The cost of the first mission is expected to be around 3.6 billion ($7.1 billion) and funds will be raised by selling exclusive broadcasting rights to the mission, built around a global "Big Brother-style event", after selection and training of the hopefuls.
Applicants have been whittled down to 705 candidates, 418 men and 287 women, including two Kiwi women - Auckland teacher Nicola Fahey, 31, and Masterton woman Kristy Flower - who've been short-listed for a personal interview. In the next stage, prospective Mars settlers will have to dedicate eight years of their lives to full-time preparation for the 480 million-km mission.
Darlow Smithson Productions (DSP), an Endemol company, will film the trainee space travellers as they are "tested to the extreme as part of an elite training programme run by a panel of pre-eminent scientists, adventurers and astronauts".
There are 22 people from Britain who made it to phase two, including Sarah Johnson, 30, an accountant from Inverness. She said in her video application: "The reason I want to go to Mars is I find myself waking up every morning thinking there must be more to life. I want to dispel the myth that accountants are dull."
Candidates don't need any scientific qualifications and a Big Brother-style audience vote will be used to make the final choice from applicants who complete the training. Mr Lansdorp said: "Our team felt all along we needed a partner whose strength lies in factual storytelling to an international audience. DSP will provide that to Mars One, while allowing our selection committee to maintain control of the applicant-selection process. This really is a perfect fit."

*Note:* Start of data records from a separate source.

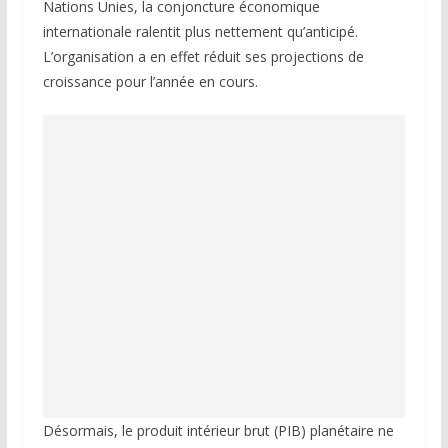
Nations Unies, la conjoncture économique
internationale ralentit plus nettement qu’anticipé.
L’organisation a en effet réduit ses projections de
croissance pour l’année en cours.
Désormais, le produit intérieur brut (PIB) planétaire ne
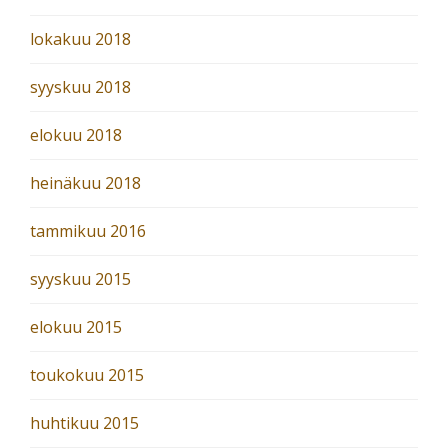
lokakuu 2018
syyskuu 2018
elokuu 2018
heinäkuu 2018
tammikuu 2016
syyskuu 2015
elokuu 2015
toukokuu 2015
huhtikuu 2015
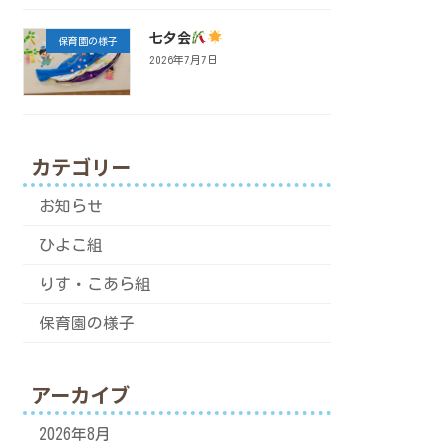
七夕会
保育園の様子
2026年7月7日
カテゴリー
お知らせ
ひよこ組
りす・こあら組
保育園の様子
アーカイブ
2026年8月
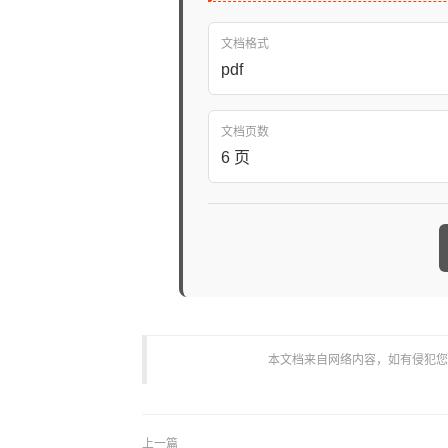
文档格式
pdf
文档页数
6 页
本文档来自网络内容，如有侵犯您的权
上一篇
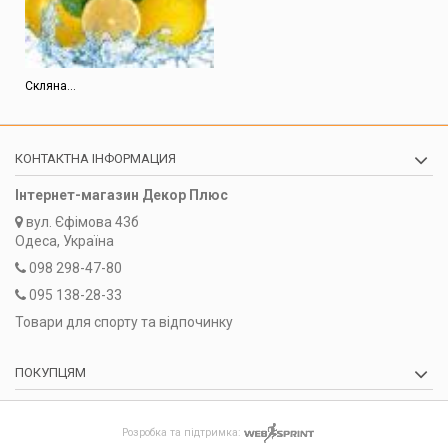
Скляна...
КОНТАКТНА ІНФОРМАЦИЯ
Інтернет-магазин Декор Плюс
вул.
Єфімова 43б
Одеса, Україна
098 298-47-80
095 138-28-33
Товари для спорту та відпочинку
ПОКУПЦЯМ
Розробка та підтримка:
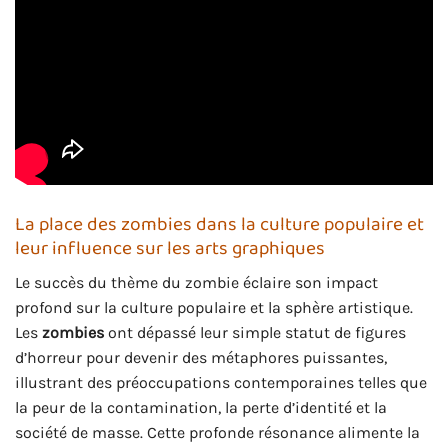
La place des zombies dans la culture populaire et
leur influence sur les arts graphiques
Le succès du thème du zombie éclaire son impact
profond sur la culture populaire et la sphère artistique.
Les
zombies
ont dépassé leur simple statut de figures
d’horreur pour devenir des métaphores puissantes,
illustrant des préoccupations contemporaines telles que
la peur de la contamination, la perte d’identité et la
société de masse. Cette profonde résonance alimente la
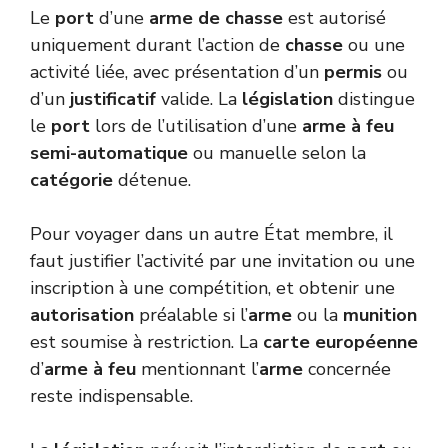
Le
port
d’une
arme de chasse
est autorisé
uniquement durant l’action de
chasse
ou une
activité liée, avec présentation d’un
permis
ou
d’un
justificatif
valide. La
législation
distingue
le
port
lors de l’utilisation d’une
arme à feu
semi-automatique
ou manuelle selon la
catégorie
détenue.
Pour voyager dans un autre État membre, il
faut justifier l’activité par une invitation ou une
inscription à une compétition, et obtenir une
autorisation
préalable si l’
arme
ou la
munition
est soumise à restriction. La
carte européenne
d’
arme à feu
mentionnant l’
arme
concernée
reste indispensable.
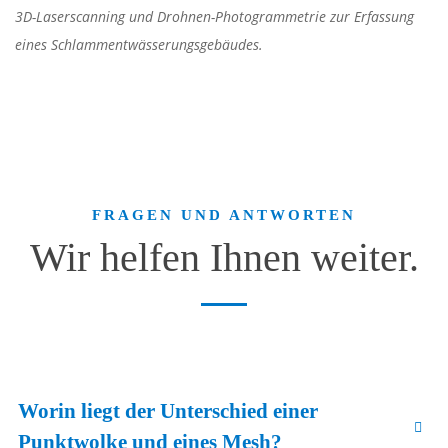
3D-Laserscanning und Drohnen-Photogrammetrie zur Erfassung
eines Schlammentwässerungsgebäudes.
FRAGEN UND ANTWORTEN
Wir helfen Ihnen weiter.
Worin liegt der Unterschied einer
Punktwolke und eines Mesh?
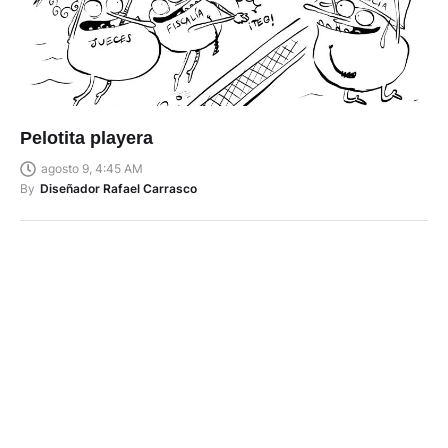
Pelotita playera
agosto 9, 4:45 AM
By
Diseñador Rafael Carrasco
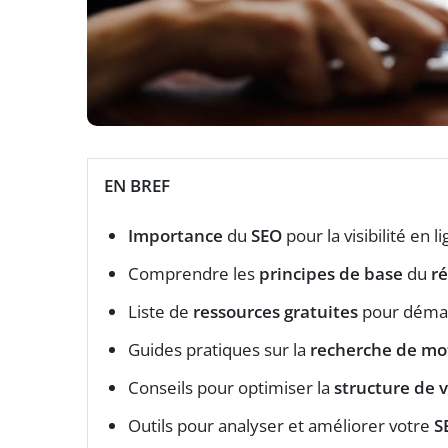
EN BREF
Importance
du
SEO
pour la visibilité en l
Comprendre les
principes de base
du
r
Liste de
ressources gratuites
pour démar
Guides pratiques sur la
recherche de mot
Conseils pour optimiser la
structure de v
Outils pour analyser et améliorer votre
S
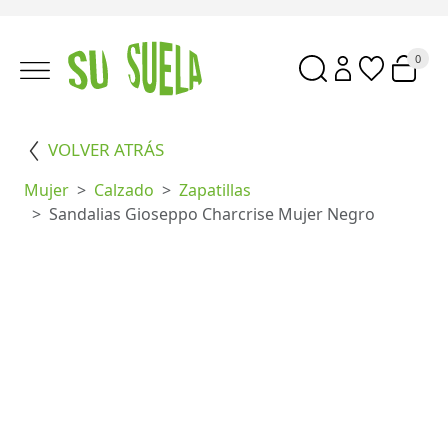
0
VOLVER ATRÁS
Mujer
Calzado
Zapatillas
Sandalias Gioseppo Charcrise Mujer Negro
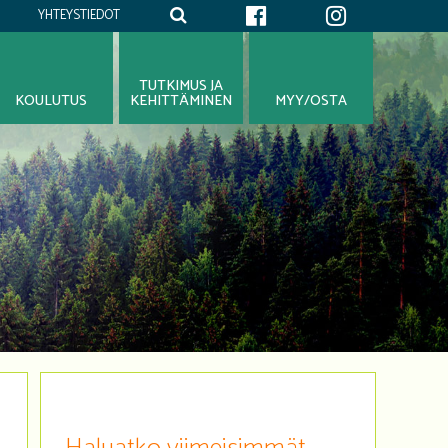
YHTEYSTIEDOT
TUTKIMUS JA
KOULUTUS
KEHITTÄMINEN
MYY/OSTA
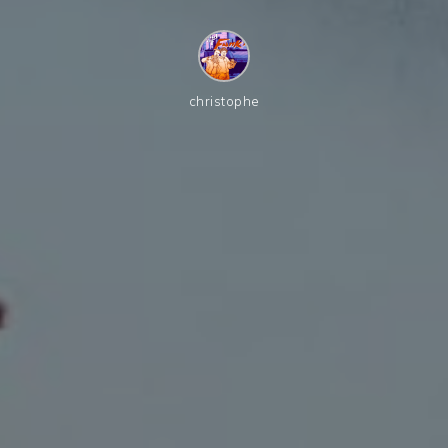
christophe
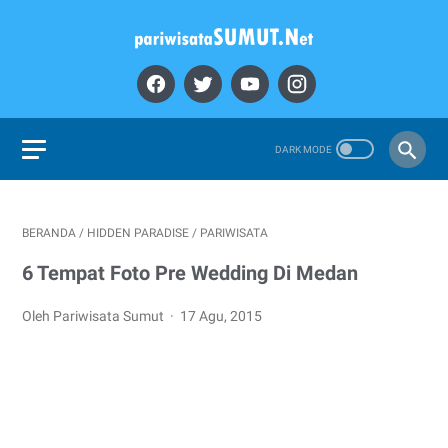
BERANDA
/
HIDDEN PARADISE
/
PARIWISATA
6 Tempat Foto Pre Wedding Di Medan
Oleh Pariwisata Sumut
17 Agu, 2015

Iain Riddick, head of special projects at Bafta-winning DSP, said: "This has to be the world's toughest job interview for what is without question a world-first opportunity; the human stories that emerge will captivate generations across the globe."
But scientists believe Mars One's projected arrival date of 2025, after an eight-month flight, is optimistic. Nasa, which wants to land humans on Mars in 2035, says the technologies required for sustainable human settlement are still being developed.
Mission impossible?
• The selection of the first humans to establish a permanent settlement on Mars will be turned into the ultimate reality show.
• Mars One mission aims to land 20 people on Mars by 2025.
• The first human colony on the Red Planet will set up home in inflatable pods and it's strictly a one-way trip.
• The cost of the first mission is expected to be around $7.1b.
• The applicants have been whittled down to 705 candidates - 418 men and 287 women.
• The 480 million-km journey will take eight months.